Jennings has worked at the Louisville, Kentucky, firm Middleton Reutlinger since 2003, becoming the chair of the firm’s litigation department in 2014. Jennings joined the firm after clerking for U.S. District Judge William Haynes of the Middle District of Tennessee.
While at the firm, Jennings has defended companies against class actions and worked both sides of professional malpractice and intellectual property cases, according to her profile on the firm’s website.
Jennings once served as lead defense counsel for a Kentucky school board that faced an ACLU-supported class action challenge to a program that allowed parents to enroll their children in classes that were divided by gender. A federal judge eventually ruled the program did not violate federal education regulations.
Despite a lengthy history in civil litigation, Jennings acknowledged in response to written questions Sen. Sheldon Whitehouse, D-R.I., submitted after her nomination hearing that she must work to remedy her lack of experience in criminal law.
Jennings said judges at the court to which she has been confirmed have allowed her to sit in on criminal proceedings, which she said will supplement her individual study of the subject.
John Broomes has worked as an attorney at the Hinkle Law Firm in Wichita, Kansas, since 2007, rising to the position of partner in 2010. Before attending law school, Broomes worked as a laboratory and project manager at Koch Industries. Broomes also served in the Navy from 1991 to 1996, earning the rank of lieutenant.
Broomes’ practice at Hinkle focuses on oil and gas law, primarily serving as outside general counsel for out-of-state businesses.

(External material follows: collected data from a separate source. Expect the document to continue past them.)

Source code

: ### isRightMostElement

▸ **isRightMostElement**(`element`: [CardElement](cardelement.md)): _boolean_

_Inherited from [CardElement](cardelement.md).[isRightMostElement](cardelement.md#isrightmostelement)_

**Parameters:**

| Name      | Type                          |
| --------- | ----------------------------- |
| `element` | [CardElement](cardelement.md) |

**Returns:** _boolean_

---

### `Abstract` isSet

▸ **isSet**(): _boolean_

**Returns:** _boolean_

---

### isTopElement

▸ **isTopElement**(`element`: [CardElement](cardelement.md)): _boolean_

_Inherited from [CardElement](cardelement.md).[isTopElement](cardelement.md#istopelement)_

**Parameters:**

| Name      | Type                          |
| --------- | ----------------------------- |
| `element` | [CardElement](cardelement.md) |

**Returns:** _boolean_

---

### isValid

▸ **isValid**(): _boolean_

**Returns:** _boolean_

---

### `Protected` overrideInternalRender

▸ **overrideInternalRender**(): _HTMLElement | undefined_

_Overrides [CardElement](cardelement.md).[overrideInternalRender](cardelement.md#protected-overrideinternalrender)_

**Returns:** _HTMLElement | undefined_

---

Broomes told lawmakers he typically helps coordinate litigation efforts for attorneys in multiple states, working closely with his clients’ in-house counsel.
Whitehouse pressed Broomes in written questions submitted after his nomination hearing about his extensive work with oil and gas companies, specifically asking for his personal views on fracking.
Broomes explained his personal views on the issue would not matter if he was confirmed to the court and he assured Whitehouse that his work for oil and gas companies has not diminished his views of the environment.
“To the extent my work has had any effect on environmental rights, it has been to advance those rights,” Broomes wrote. “Energy is essential to the well-being of the people of the United States and many of my clients have helped bring affordable energy resources to the American public. The availability of abundant, affordable energy helps support a level of economic prosperity that enables a country like the United States to promote environmental quality.”